Sección del documento:

......

Lizzie Kennedy: "La clave está en abrir caminos sin cargar con barreras internas"
Lizzie Kennedy CEO de Nestlé Paraguay mencionó que liderar en espacios históricamente dominados por hombres sigue siendo un desafío, pero también una oportunidad de transformación. El camino requiere actitud, preparación y autoconocimiento. La clave está en abrir camino sin cargar con barreras internas.

¿Cuál fue el mayor desafío que enfrentaste para liderar una multinacional?

 La realidad es que el mayor desafío fue al asumir la posición. Históricamente, este cargo siempre estuvo ocupado, primero por hombres y, segundo, por extranjeros. Además, en general, el CEO de las multinacionales o de las empresas con las que interactuamos suele ser también un hombre extranjero. Claramente, al inicio me costó abrirme camino y encontrar mi lugar. Ese fue el mayor desafío, pero también influyó mucho la actitud con la que lo enfrenté. Es decir, ¿me quedo en mi lugar esperando a que me den espacio o busco activamente cómo abrirme camino en cada entorno? Ya sea en las relaciones con el gobierno, con colegas o con clientes, fui encontrando la forma de avanzar. Creo que lo logré. Hoy me siento muy satisfecha, estoy feliz, me apasiona lo que hago.

......

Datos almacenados
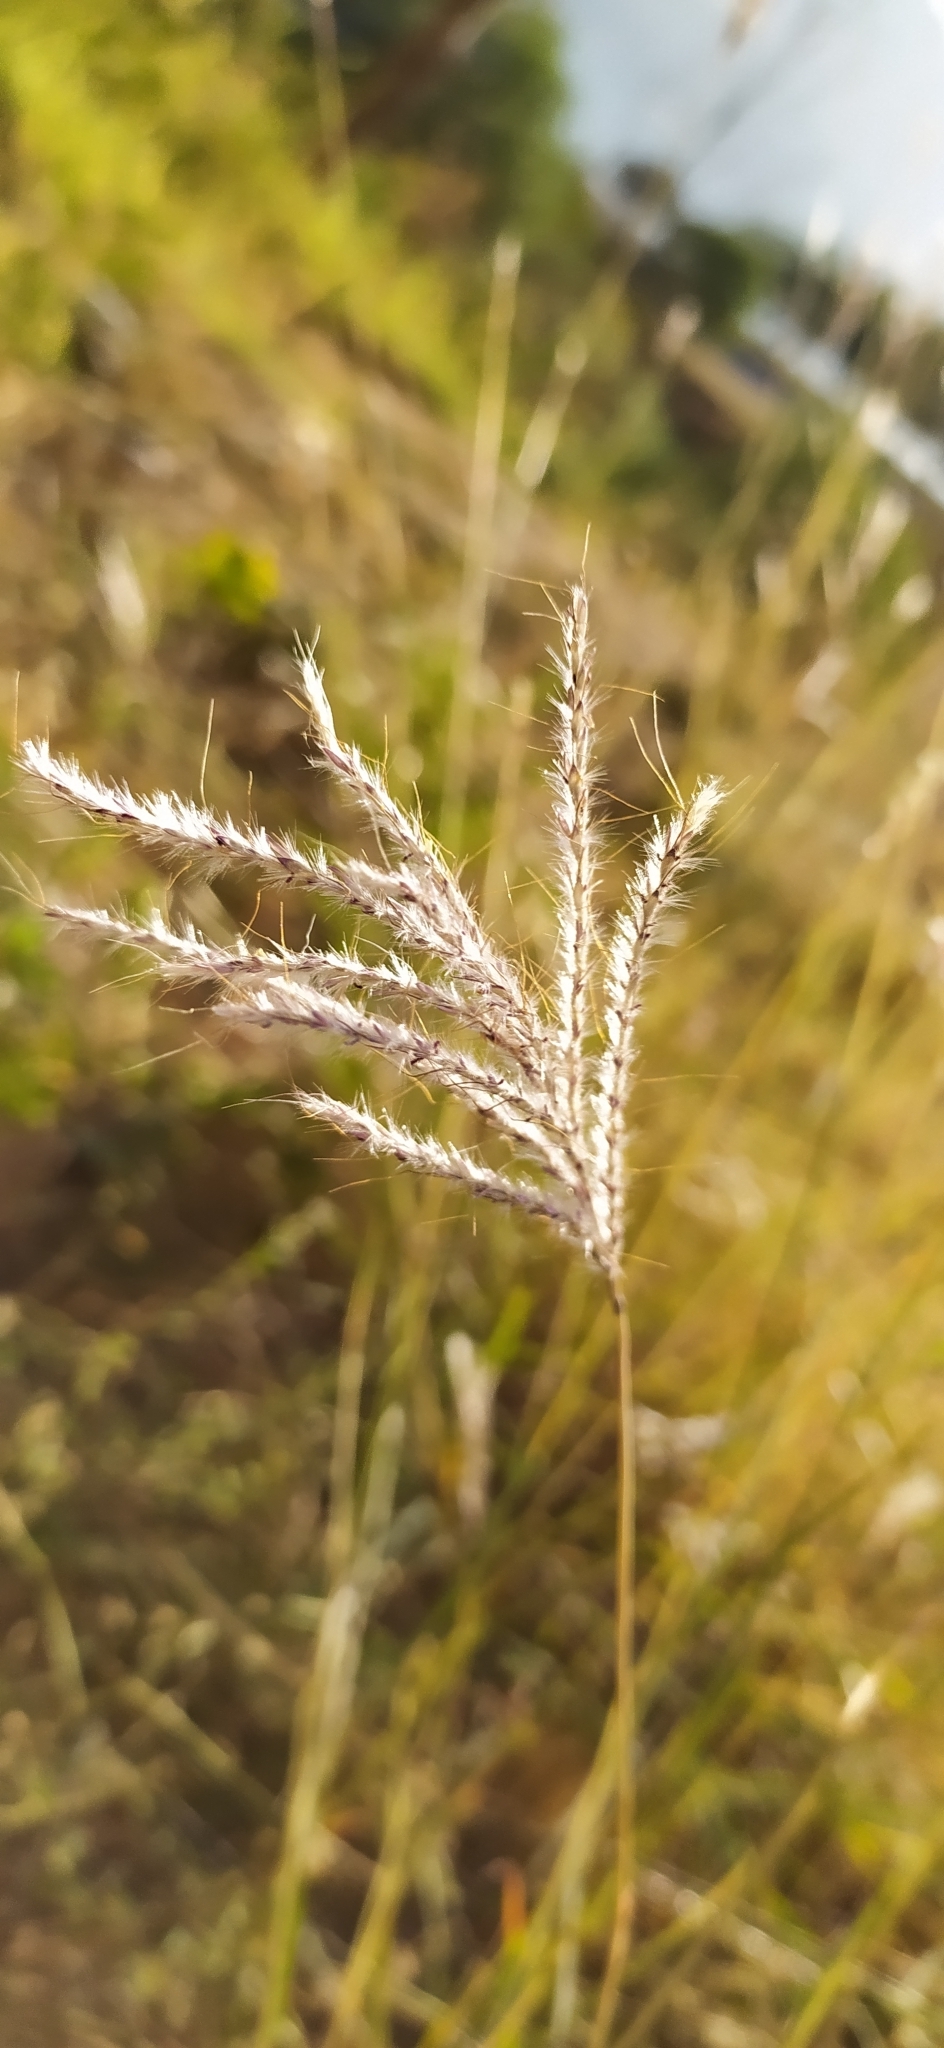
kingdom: Plantae
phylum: Tracheophyta
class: Liliopsida
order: Poales
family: Poaceae
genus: Bothriochloa
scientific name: Bothriochloa ischaemum
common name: Yellow bluestem
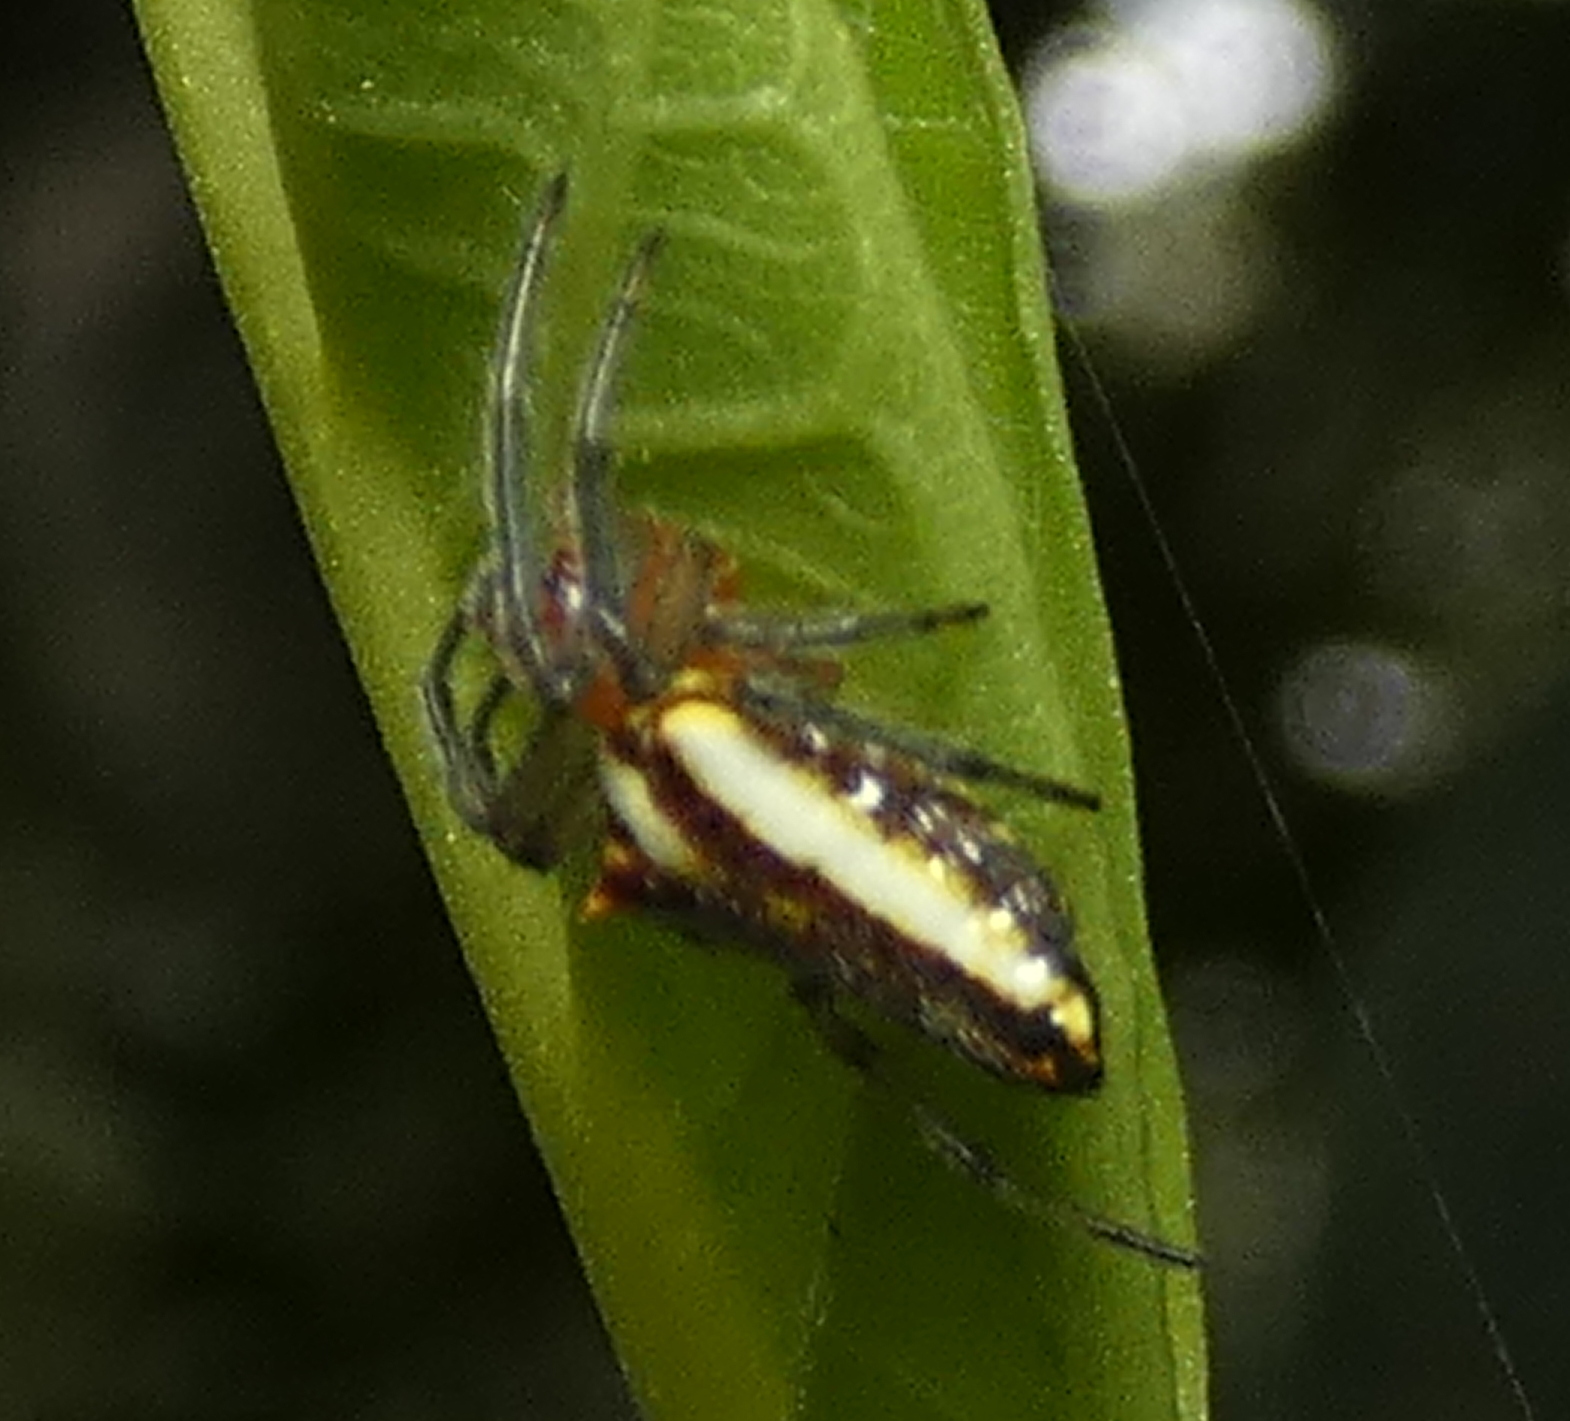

......

Sobre la tarea:
Extrae de la entrevista, sin cambios, el fragmento que comienza con "Lizzie Kennedy CEO" y continúa hasta "liderar una multinacional?". El material procede de una fuente distinta a la de la entrevista.

Respuesta:
Lizzie Kennedy CEO de Nestlé Paraguay mencionó que liderar en espacios históricamente dominados por hombres sigue siendo un desafío, pero también una oportunidad de transformación. El camino requiere actitud, preparación y autoconocimiento. La clave está en abrir camino sin cargar con barreras internas.

¿Cuál fue el mayor desafío que enfrentaste para liderar una multinacional?